**Exercise**.
Transcribe the data exactly. Pictures stay out.

**Material provided**.
• • • •

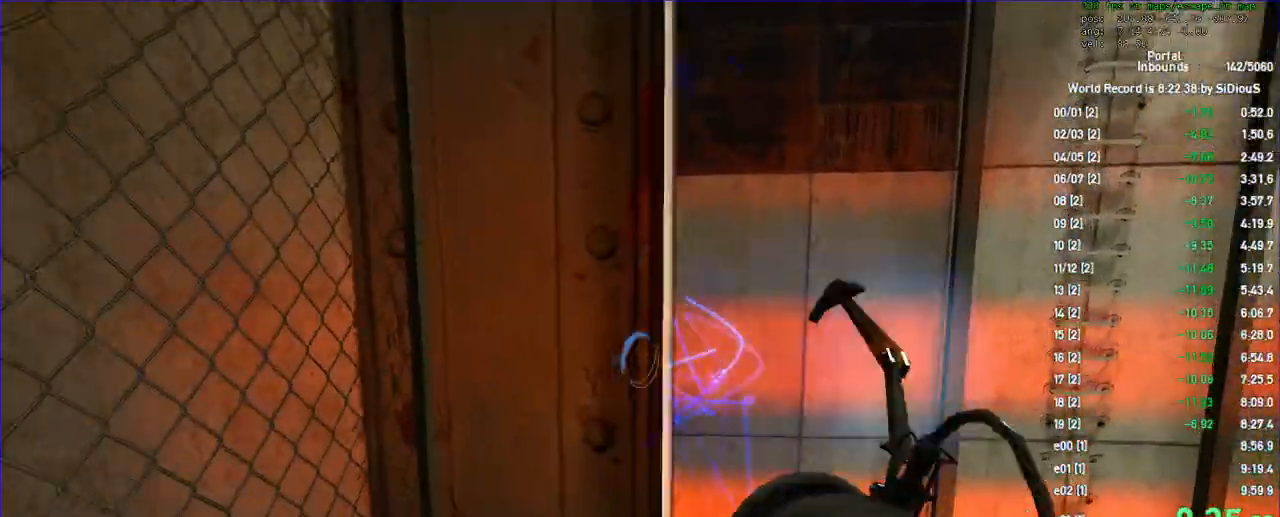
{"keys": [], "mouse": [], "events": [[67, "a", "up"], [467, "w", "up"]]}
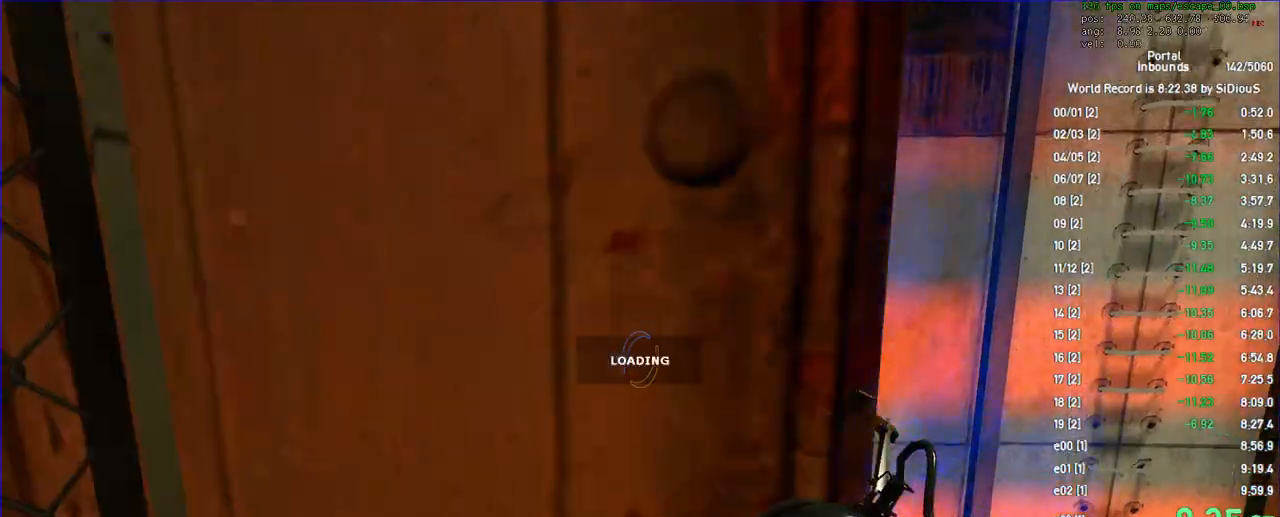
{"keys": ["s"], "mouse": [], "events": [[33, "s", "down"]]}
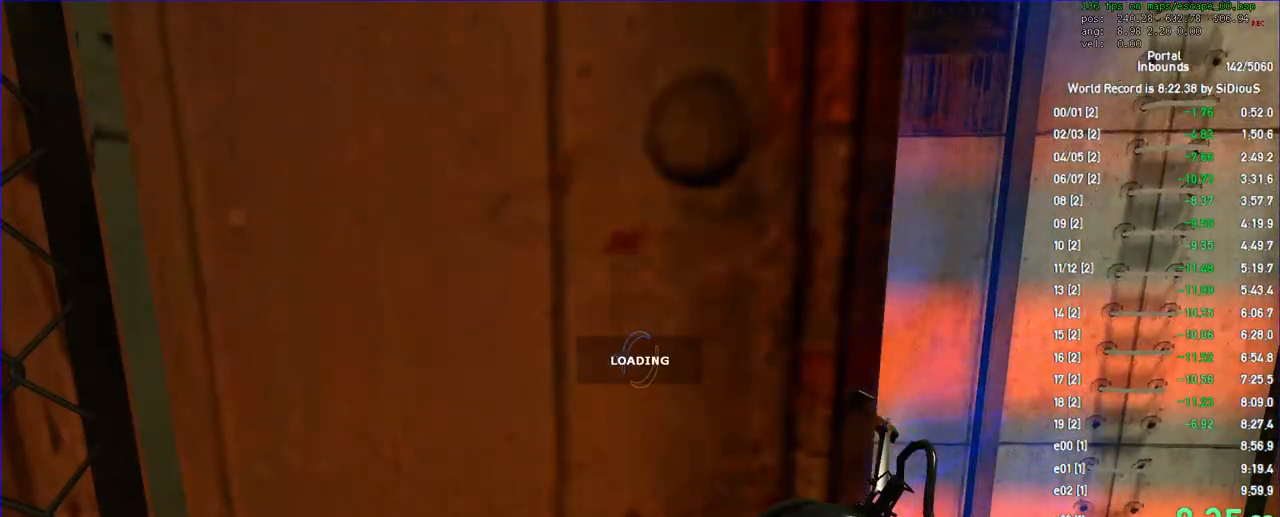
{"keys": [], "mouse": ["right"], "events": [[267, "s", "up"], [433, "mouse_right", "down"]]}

• • • •

**Expected output**.
{"keys": [], "mouse": [], "events": [[67, "a", "up"], [467, "w", "up"]]}
{"keys": ["s"], "mouse": [], "events": [[33, "s", "down"]]}
{"keys": [], "mouse": ["right"], "events": [[267, "s", "up"], [433, "mouse_right", "down"]]}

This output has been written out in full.